Ronald Hammond took a bad plea deal which ended up landing him in prison for a 20 year sentence.
The Baltimore resident pleaded guilty to possession of only 5.9 grams of marijuana hoping that the judge would take it easy on him. But the 31-year-old never imagined he would be sentenced to two decades in prison for an offense so minor.
Now, Hammond has won an appeal Wednesday invalidating that plea. Legal experts say this raises the possibility that he will be released, but does not guarantee it just yet.
Baltimore District Judge Askew Gatewood told prosecutors that “5.9 grams won’t roll you a decent joint” and deceptively suggested that Hammond accept the plea and simply pay a fine.
He took that deal but right after he did, he found himself called back in to court.
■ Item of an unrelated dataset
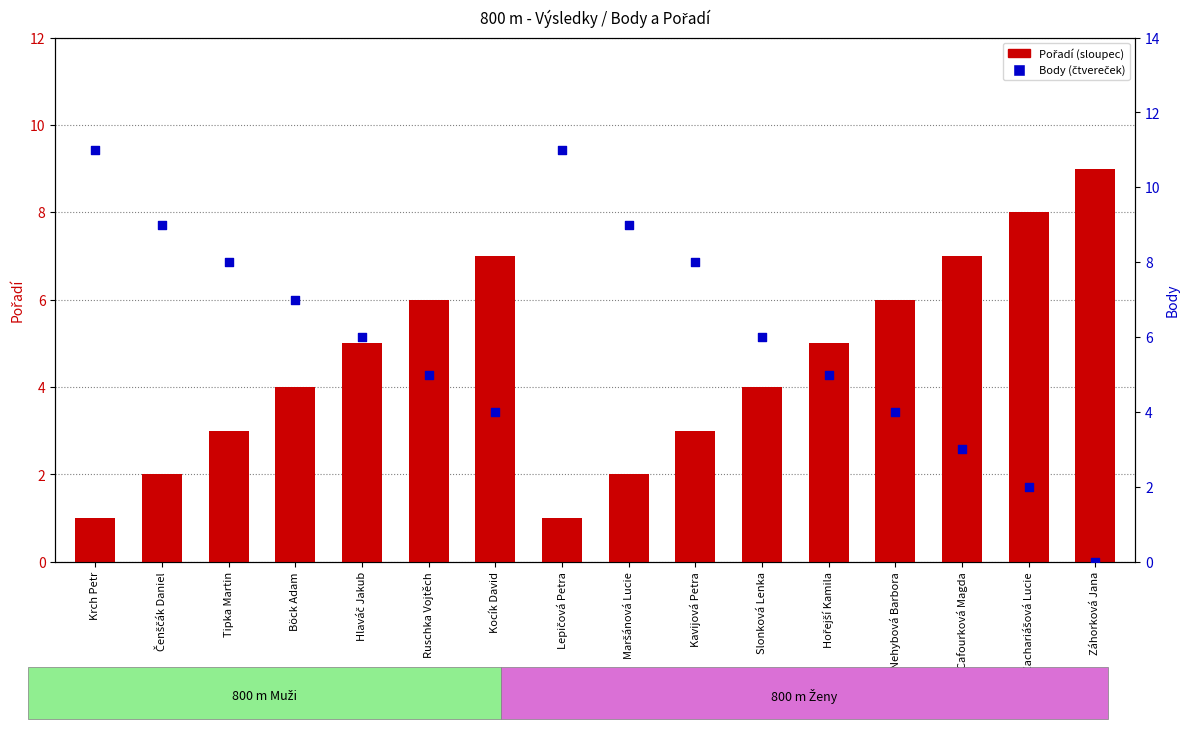

At how many categories does at least one series exceed 1?

16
It was then that informed that his plea violated the terms of his probation.
Just a year earlier he had been convicted for distribution of drugs. Now, because he took the judge’s offer that he “plea and pay a fine,” he found himself in prison for 20 years.
Circuit Judge Lynn Stewart-Mays acknowledged that 20 years was harsh. So she gave Hammond a suspended sentence of that 20 years. She warned that if he violated his probation in any way, he would be locked up until 2028.
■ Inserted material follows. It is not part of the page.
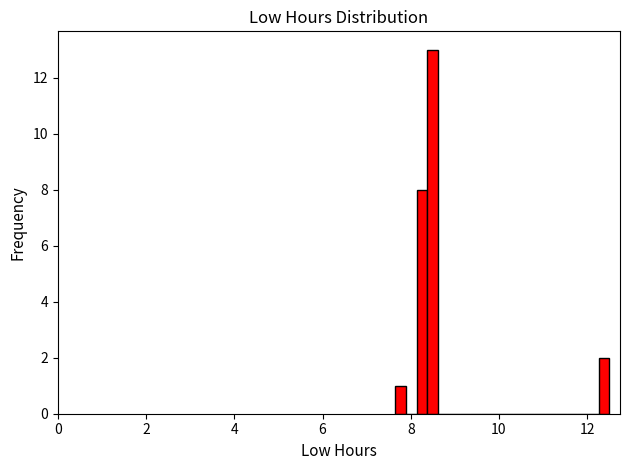

Read against the x-axis, roughly where is the centre of the tallest bar?

8.4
In 2013 she followed through on that draconian threat.
But Wednesday, a judge vacated Hammond’s plea due to the fact that Hammond had not been properly informed of his right to counsel, attorney Gabriela Hopkins explained.
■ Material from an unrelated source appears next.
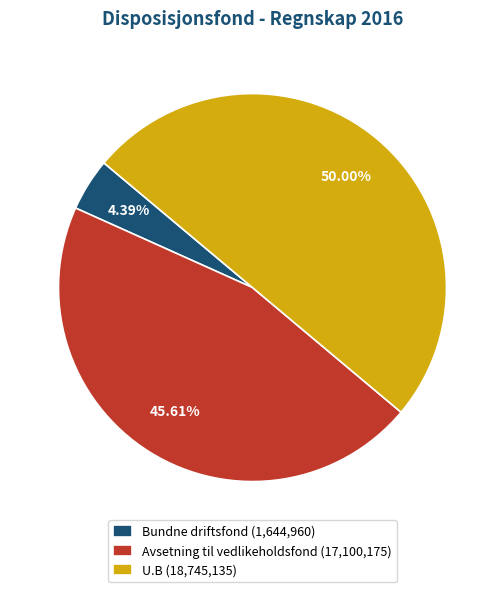

Count the number of slices in the pie.

3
“I do think that Judge Nance was sensitive to the overall fairness issue, as well,” she said.
Now, Hopkins says the state really only has two options: prosecutors can either try to charge Hammond all over again, but if they do, they will have a bit of a problem (we’ll get to that), or they can just drop the case.
So what problem will the state run into if they decide to press on?
It’s no longer even a criminal offense in Maryland to have that little marijuana. Instead, you only get a civil citation.
“It’s possible that the state could still bring the case,” she explained. “The counter-argument then is, they’re prosecuting him today on something that is no longer a crime.”
If the state drops the case, however, Hopkins said she will file a motion before Stewart-Mays that will immediately request they revisit theprobation violation. As there will be no conviction there will have been no violation.
Assistant State’s Attorney Michael Brown has not yet suggested which option the state will take.
Hopkins said that Wednesday Hammond was very nervous.
“One of the things he said to me right before the hearing was, ‘If we lose, it’s not over, right?'” Hopkins recalled.
“I told him, ‘We’re going to keep fighting this no matter what. We’re not going to give up on you.'”
After they won, “he just looked up at heaven and said, ‘Thank you,'” she continued. “But I don’t think it fully hit. I think he was overcome.”